**ACTIVITY**. Please show all lines of the records that include "سكوتر".

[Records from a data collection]
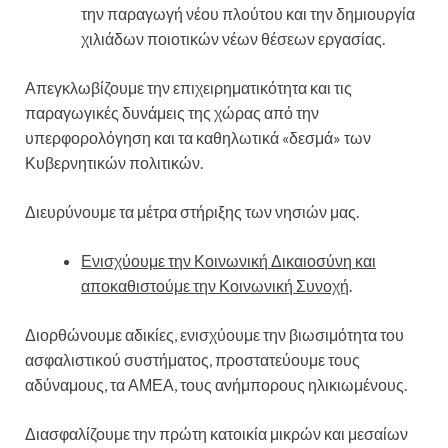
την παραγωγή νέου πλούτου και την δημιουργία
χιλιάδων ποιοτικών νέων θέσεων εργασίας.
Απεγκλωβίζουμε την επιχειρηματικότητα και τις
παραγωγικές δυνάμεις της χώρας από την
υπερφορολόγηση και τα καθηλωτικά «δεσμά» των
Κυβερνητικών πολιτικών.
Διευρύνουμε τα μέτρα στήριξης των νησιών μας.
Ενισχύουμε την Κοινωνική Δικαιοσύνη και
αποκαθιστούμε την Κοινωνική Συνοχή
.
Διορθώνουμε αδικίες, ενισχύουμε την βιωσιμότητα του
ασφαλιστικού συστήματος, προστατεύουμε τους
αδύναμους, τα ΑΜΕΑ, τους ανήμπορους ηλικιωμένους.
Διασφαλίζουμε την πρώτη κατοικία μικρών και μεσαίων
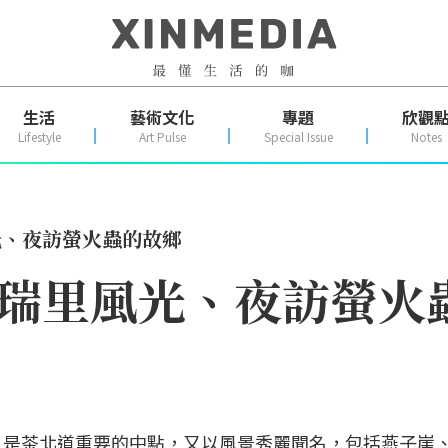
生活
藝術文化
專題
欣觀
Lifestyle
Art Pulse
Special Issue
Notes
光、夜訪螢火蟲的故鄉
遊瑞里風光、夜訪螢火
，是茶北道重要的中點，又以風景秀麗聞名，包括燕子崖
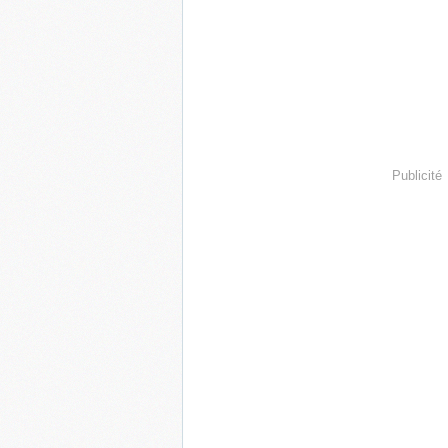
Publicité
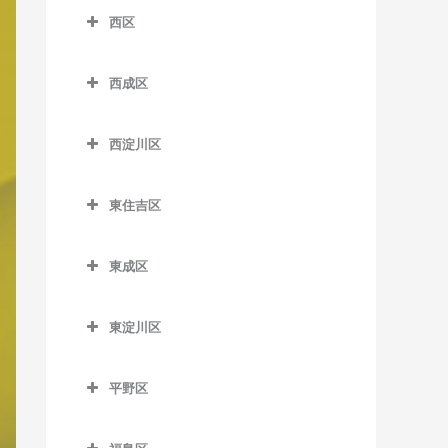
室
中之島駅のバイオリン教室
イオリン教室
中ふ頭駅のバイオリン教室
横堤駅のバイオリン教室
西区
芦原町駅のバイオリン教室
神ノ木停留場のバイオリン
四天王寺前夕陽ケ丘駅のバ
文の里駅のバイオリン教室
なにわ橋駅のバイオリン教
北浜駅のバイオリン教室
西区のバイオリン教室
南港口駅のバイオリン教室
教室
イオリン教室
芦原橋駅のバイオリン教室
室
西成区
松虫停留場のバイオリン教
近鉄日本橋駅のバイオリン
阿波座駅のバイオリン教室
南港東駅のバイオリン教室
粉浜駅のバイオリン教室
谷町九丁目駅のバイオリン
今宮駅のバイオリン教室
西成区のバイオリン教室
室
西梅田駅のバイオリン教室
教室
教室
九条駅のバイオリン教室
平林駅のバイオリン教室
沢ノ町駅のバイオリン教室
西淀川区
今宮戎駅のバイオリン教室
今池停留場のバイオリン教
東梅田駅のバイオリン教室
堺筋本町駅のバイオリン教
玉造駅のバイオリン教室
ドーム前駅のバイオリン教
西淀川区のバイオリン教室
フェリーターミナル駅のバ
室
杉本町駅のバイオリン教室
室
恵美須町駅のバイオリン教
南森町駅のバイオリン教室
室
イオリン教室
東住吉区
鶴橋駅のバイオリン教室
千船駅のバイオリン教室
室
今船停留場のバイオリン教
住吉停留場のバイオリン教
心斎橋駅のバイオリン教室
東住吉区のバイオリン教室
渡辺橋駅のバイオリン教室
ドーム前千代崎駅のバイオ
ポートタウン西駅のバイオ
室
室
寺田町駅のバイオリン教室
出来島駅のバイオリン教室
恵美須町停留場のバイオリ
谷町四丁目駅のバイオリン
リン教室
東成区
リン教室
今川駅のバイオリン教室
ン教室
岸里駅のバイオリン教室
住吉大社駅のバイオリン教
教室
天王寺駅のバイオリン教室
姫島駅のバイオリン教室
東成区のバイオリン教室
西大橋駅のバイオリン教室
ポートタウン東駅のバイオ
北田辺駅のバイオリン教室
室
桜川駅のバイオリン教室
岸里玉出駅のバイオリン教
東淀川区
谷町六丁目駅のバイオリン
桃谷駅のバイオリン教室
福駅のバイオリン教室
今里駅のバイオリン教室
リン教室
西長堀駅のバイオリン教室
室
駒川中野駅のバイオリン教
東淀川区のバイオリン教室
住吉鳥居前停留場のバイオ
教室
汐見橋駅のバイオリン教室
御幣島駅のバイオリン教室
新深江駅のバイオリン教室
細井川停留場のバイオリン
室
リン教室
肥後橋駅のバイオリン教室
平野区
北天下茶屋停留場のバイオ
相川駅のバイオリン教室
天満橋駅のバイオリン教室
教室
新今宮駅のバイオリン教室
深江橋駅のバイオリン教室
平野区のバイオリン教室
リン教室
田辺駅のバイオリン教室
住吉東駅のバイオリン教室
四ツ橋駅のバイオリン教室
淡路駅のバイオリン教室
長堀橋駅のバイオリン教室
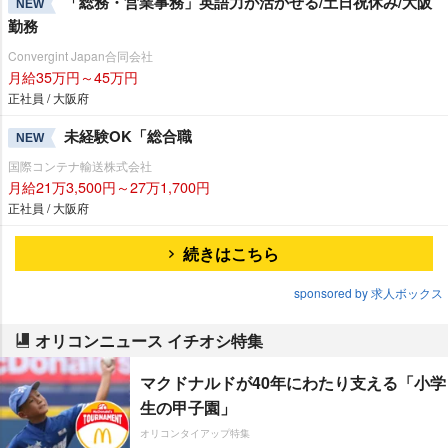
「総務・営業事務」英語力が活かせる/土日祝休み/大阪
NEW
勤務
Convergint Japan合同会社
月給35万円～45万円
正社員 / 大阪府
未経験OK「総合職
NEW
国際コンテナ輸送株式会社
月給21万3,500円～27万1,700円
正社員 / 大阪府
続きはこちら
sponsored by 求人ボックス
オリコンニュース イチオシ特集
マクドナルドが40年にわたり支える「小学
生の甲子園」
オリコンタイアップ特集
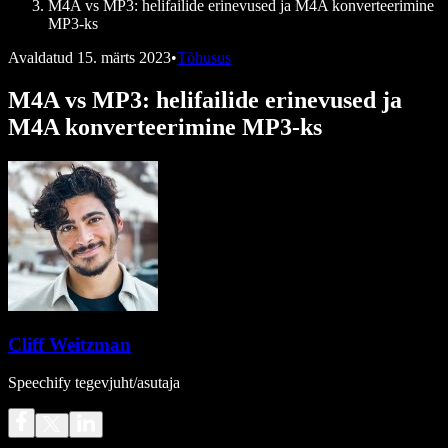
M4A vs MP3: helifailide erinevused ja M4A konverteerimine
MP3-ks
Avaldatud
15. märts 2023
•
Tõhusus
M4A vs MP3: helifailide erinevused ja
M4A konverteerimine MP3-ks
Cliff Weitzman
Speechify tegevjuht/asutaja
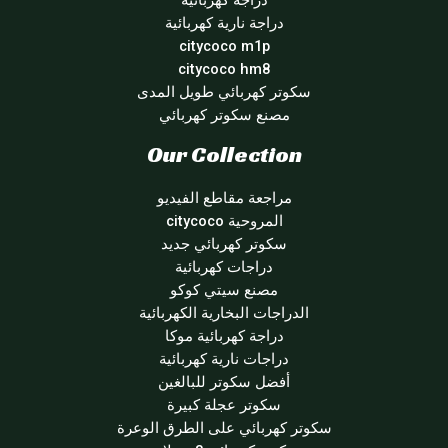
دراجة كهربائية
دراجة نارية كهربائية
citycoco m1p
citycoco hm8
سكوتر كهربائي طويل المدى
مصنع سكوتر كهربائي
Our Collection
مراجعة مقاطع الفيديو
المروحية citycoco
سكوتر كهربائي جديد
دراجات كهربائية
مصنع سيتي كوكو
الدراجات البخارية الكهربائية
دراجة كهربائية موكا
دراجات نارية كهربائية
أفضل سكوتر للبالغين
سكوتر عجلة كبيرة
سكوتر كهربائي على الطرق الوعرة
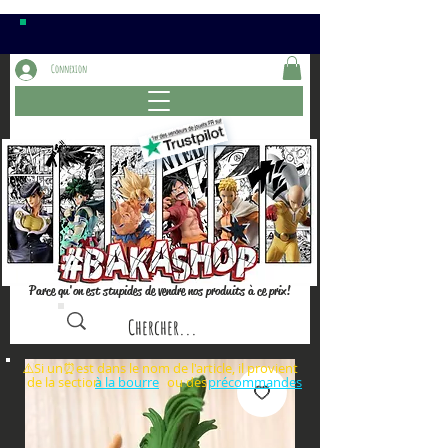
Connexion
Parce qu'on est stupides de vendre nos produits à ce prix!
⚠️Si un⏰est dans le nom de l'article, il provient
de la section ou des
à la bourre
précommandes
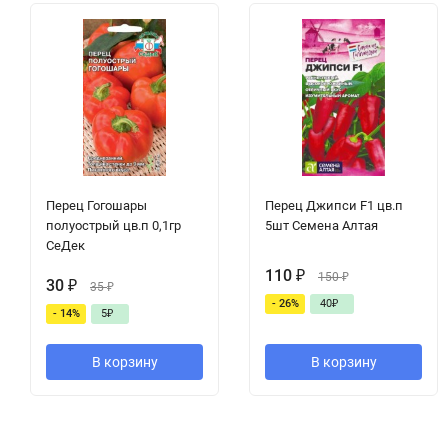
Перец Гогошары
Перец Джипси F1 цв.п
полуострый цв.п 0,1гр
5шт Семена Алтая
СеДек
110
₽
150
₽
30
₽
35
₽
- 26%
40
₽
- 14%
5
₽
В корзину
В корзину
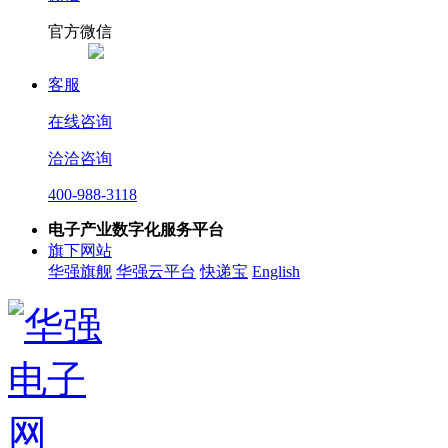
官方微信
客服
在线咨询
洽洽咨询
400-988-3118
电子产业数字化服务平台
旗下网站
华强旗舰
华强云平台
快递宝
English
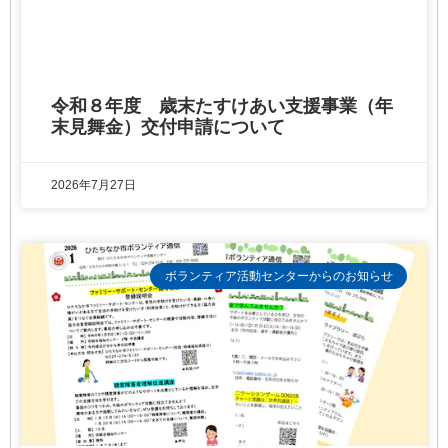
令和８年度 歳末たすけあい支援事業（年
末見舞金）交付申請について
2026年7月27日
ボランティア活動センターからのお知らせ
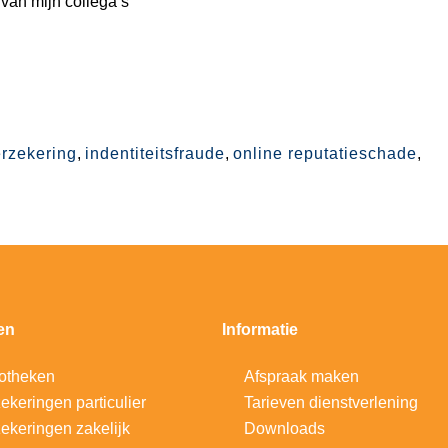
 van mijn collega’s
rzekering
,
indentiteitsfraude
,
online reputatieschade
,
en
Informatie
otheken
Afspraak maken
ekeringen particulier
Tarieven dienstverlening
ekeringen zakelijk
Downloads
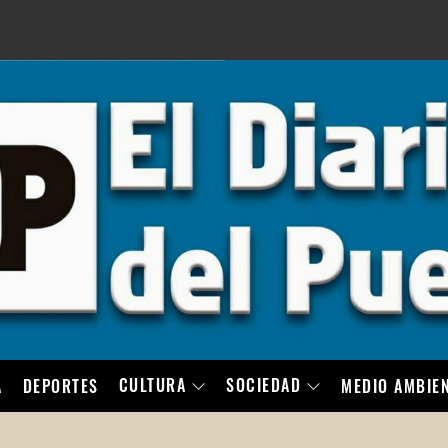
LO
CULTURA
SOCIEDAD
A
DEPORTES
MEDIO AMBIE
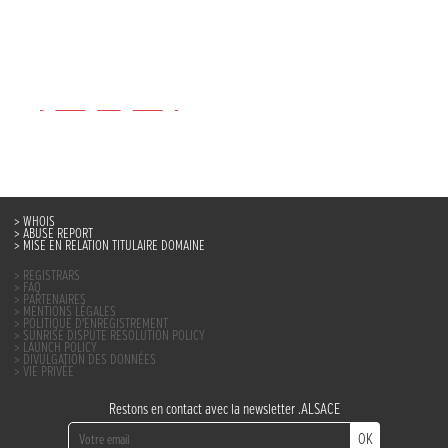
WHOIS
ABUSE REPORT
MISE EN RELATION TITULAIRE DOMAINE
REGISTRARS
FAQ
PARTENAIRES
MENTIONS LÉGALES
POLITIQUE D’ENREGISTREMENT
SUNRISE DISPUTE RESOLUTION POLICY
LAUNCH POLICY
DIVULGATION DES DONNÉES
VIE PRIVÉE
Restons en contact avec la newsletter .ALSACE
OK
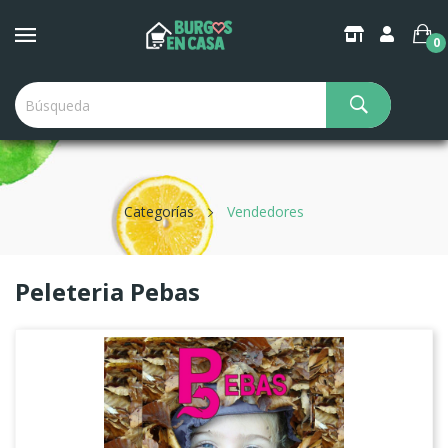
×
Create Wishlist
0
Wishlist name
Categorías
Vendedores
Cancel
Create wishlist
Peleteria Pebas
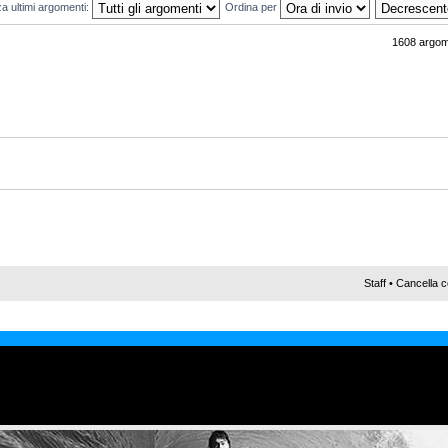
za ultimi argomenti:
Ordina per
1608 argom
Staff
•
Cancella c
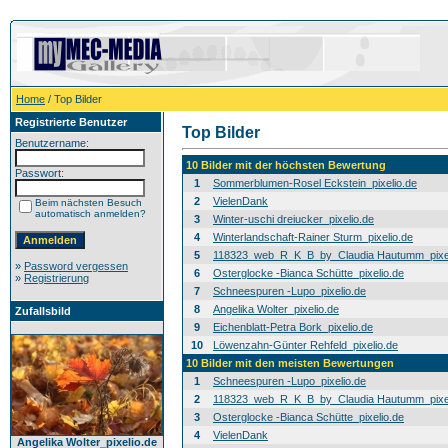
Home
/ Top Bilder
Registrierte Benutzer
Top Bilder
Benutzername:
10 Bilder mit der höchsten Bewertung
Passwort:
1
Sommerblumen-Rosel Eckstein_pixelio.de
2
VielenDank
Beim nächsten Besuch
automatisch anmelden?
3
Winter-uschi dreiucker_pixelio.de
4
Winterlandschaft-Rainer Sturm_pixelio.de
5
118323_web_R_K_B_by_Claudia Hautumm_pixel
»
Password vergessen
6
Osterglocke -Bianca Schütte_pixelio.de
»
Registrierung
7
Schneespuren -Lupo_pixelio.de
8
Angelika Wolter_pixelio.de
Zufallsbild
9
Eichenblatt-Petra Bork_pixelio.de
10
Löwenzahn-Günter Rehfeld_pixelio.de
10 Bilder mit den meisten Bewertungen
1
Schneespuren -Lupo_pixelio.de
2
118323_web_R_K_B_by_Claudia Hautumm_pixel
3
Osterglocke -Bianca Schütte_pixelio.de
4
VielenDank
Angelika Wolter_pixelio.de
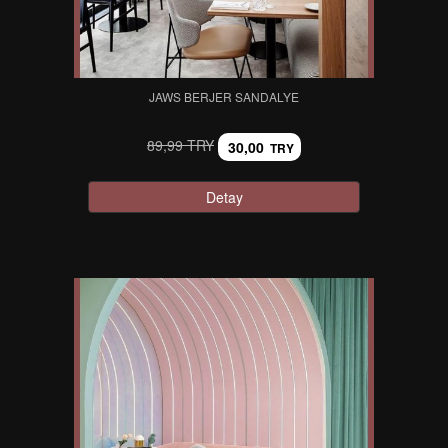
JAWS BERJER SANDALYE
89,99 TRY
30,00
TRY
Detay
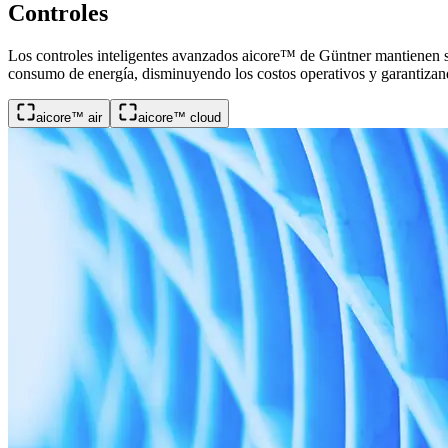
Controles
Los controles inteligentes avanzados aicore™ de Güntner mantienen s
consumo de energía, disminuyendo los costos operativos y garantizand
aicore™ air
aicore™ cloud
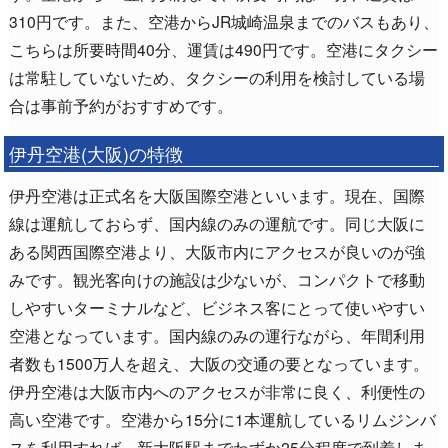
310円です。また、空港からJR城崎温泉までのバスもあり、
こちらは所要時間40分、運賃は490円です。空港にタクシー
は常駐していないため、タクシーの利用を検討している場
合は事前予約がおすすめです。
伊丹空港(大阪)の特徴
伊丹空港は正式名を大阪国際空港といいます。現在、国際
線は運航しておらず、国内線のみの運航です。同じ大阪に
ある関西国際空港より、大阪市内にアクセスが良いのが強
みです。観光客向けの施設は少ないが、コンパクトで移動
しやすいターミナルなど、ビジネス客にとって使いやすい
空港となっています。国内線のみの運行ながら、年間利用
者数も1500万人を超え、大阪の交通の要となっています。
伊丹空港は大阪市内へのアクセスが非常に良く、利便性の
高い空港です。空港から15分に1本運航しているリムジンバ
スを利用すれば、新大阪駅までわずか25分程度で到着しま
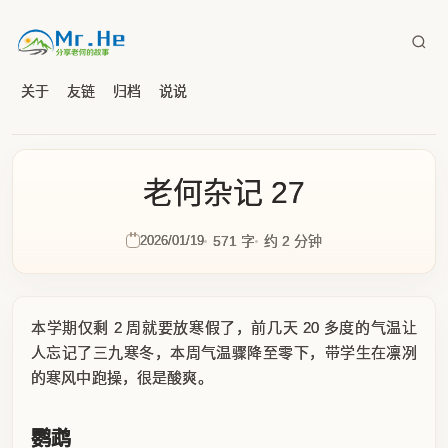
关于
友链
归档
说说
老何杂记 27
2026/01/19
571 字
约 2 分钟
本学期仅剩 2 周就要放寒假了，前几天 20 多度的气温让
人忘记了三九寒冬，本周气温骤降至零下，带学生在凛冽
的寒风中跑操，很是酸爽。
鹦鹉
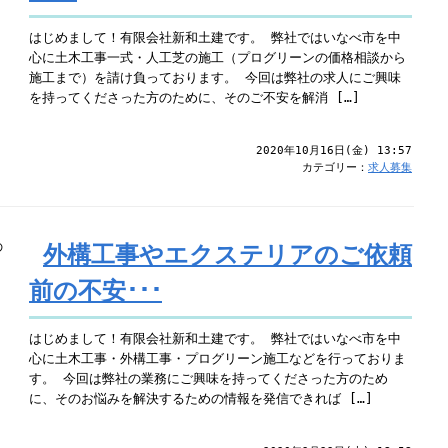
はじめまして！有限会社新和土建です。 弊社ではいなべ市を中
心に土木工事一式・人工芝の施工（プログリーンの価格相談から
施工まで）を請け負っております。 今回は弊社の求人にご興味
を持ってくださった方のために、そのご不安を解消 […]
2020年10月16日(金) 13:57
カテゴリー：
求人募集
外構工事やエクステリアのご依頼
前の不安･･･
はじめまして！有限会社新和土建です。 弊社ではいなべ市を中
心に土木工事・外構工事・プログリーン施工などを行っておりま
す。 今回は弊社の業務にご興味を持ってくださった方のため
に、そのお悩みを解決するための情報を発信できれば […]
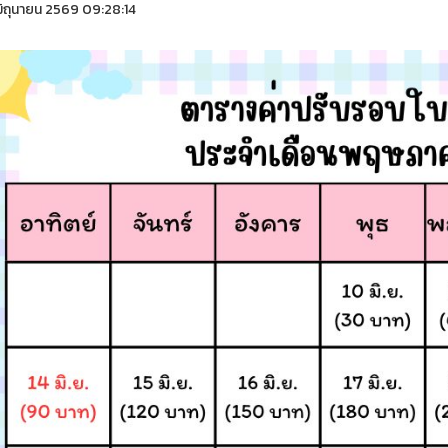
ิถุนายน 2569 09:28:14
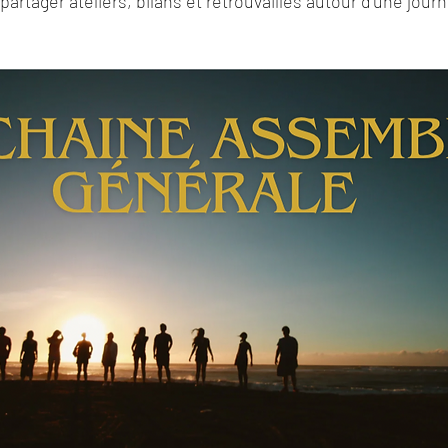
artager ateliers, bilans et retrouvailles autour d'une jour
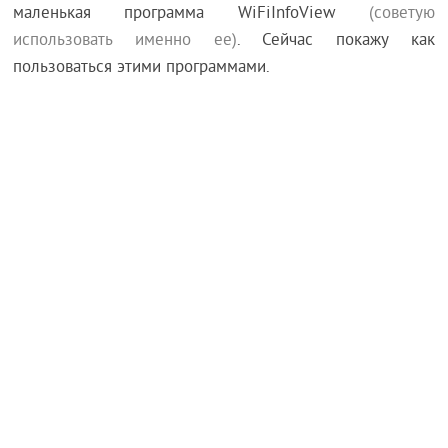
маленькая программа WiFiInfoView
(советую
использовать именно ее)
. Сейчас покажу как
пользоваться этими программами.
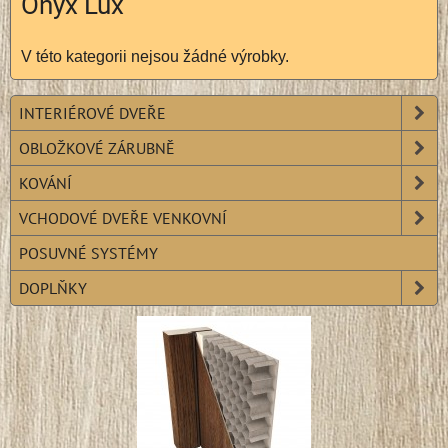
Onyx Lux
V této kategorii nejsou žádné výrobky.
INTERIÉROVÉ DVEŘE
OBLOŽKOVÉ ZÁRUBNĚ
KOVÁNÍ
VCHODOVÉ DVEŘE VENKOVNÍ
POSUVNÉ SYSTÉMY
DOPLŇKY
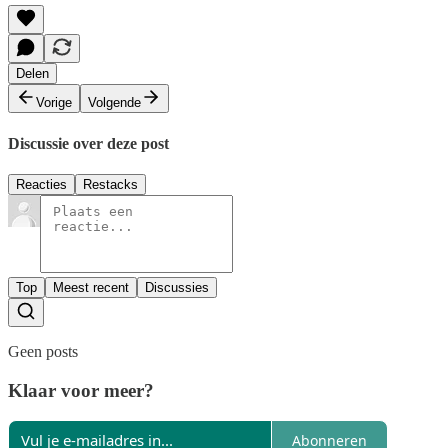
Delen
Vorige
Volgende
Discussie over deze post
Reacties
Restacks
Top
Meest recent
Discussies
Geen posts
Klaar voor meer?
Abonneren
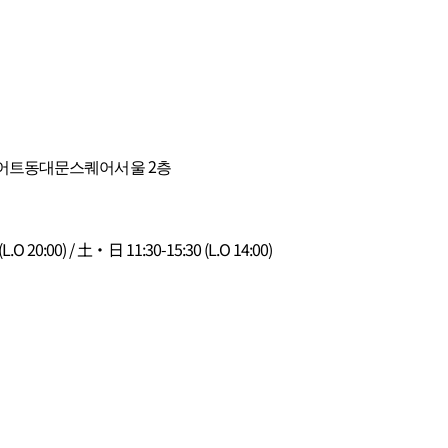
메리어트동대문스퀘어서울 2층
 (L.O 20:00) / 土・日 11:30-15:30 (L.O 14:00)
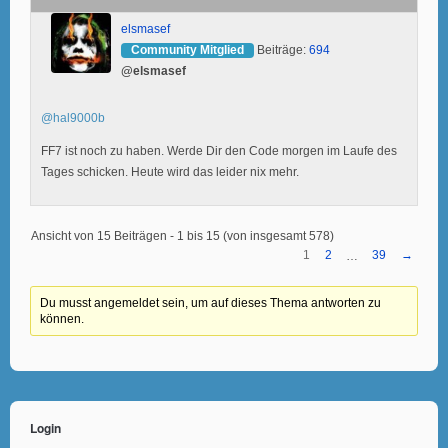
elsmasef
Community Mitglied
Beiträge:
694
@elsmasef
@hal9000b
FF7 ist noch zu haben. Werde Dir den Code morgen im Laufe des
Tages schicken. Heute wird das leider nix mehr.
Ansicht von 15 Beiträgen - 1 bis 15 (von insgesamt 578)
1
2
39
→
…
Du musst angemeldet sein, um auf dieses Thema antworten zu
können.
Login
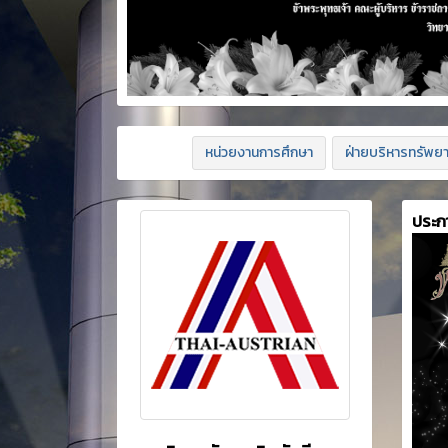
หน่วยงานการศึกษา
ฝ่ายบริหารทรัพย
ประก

**RESULT FOR THIS TASK**.
سكوتر كهربائي طويل المدى
مصنع سكوتر كهربائي
سكوتر كهربائي جديد
أفضل سكوتر للبالغين
سكوتر عجلة كبيرة
سكوتر كهربائي على الطرق الوعرة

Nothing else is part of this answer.